Wanderers - 宇宙から来た僕

ある日、自分が宇宙から来たと知った “僕” の冒険

アセンションなんだね?

僕のブログをはじめて読んだボスからメッセージが届いた。

アセンションなんだね?」

続けて、こう来たもんだ。

「それなら、わかるかも」

えーーーー!

なってこった。僕はまたつまらないミスをした。「アセンション」なんて言い方、あんまりにも “業界用語” 過ぎるかと思って「地球のために大きな仕事をする」ってまわりくどい言い方をしたんだ。余計なことをしたもんだ。

僕はびっくりした。もう毎日びっくりしてるんだけど、またびっくりした。

「まじで?」と言った僕に、ボスはこう返した。

「たぶんね。自分が覚醒することがアセンションかなという意味でね。」

僕はもうお手上げだと思った。この人は「自分がアセンションと関係するのは “なんとなくわかっている”」って言うんだよ。僕なんて、やっと自分が宇宙から来たってことを受け入れはじめたばかりだというのにさ。

たまげてばかりいる僕にボスは「アバンギャルドで聴きにくいけど」と言って、さんざん聴いたというジョン・コルトレーンの「アセンション」という曲を教えてくれた。ボスは宇田川町でレコードを掘っていた時にはすでに、アセンションに導かれていたんだ。

仕事の帰りに夜空を見上げると、オリオン座が見えた。オリオン座は目立つから目印にしていたけど、なぜか好きとは言いたくない感じだった。いまは、その近くにプレアデス星団があるのを知っている。たぶん僕の故郷だ。

そのあたりを眺めていた時、どどーんと頭の中に「わ〜れは行く〜さらば〜昴よ〜」と谷村新司「昴」が鳴り響いた。

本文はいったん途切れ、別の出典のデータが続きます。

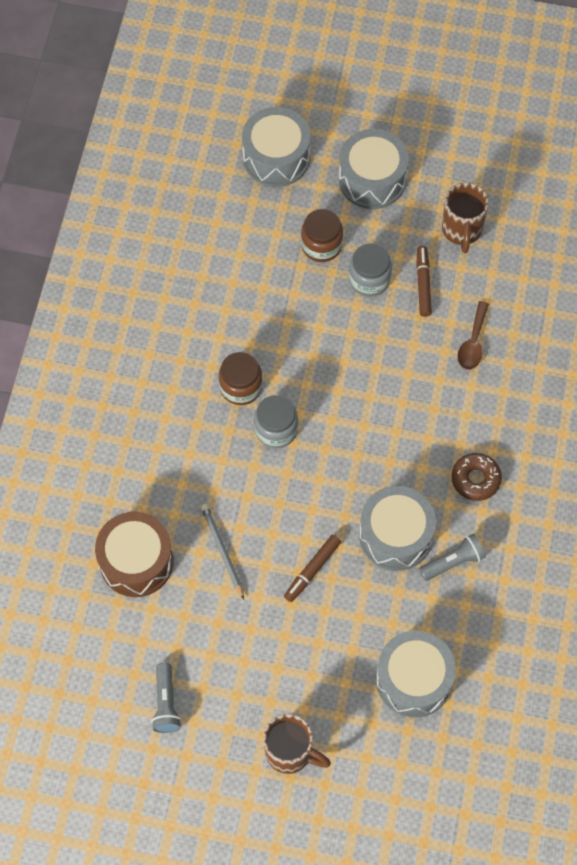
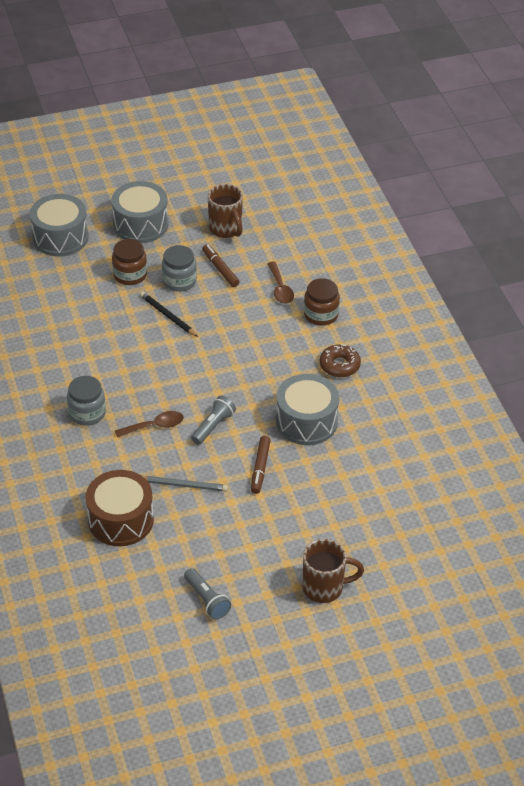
camera: 30 degrees left, 20 degrees down
(222, 551) = (183, 485): grey pencil -> grey pencil turned 150 degrees clockwise
(235, 461) = (154, 426): none -> brown spoon
(241, 387) = (128, 380): brown jar -> brown jar (321, 315)
(276, 430) = (172, 395): grey jar -> grey jar (87, 413)
(330, 321) = (167, 316): none -> black pencil
(413, 680) = (382, 502): grey drum -> none
(453, 562) = (359, 419): grey flashlight -> grey flashlight (213, 426)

昴っていうのは日本語でプレアデス星団のことだ。こんな気持ちで故郷を後にしたんだろうか? 僕は妙に胸が熱くなるのを感じながら帰宅した。そしてボスに教えてもらったコルトレーンの「アセンション」を聴いて、思った。

くそー、かっこいいな!

僕はさっきまで脳内で「昴」を聴いていたというのに、なんだ? このかっこいい音楽は。僕はもう一度、完全にお手上げだと思った。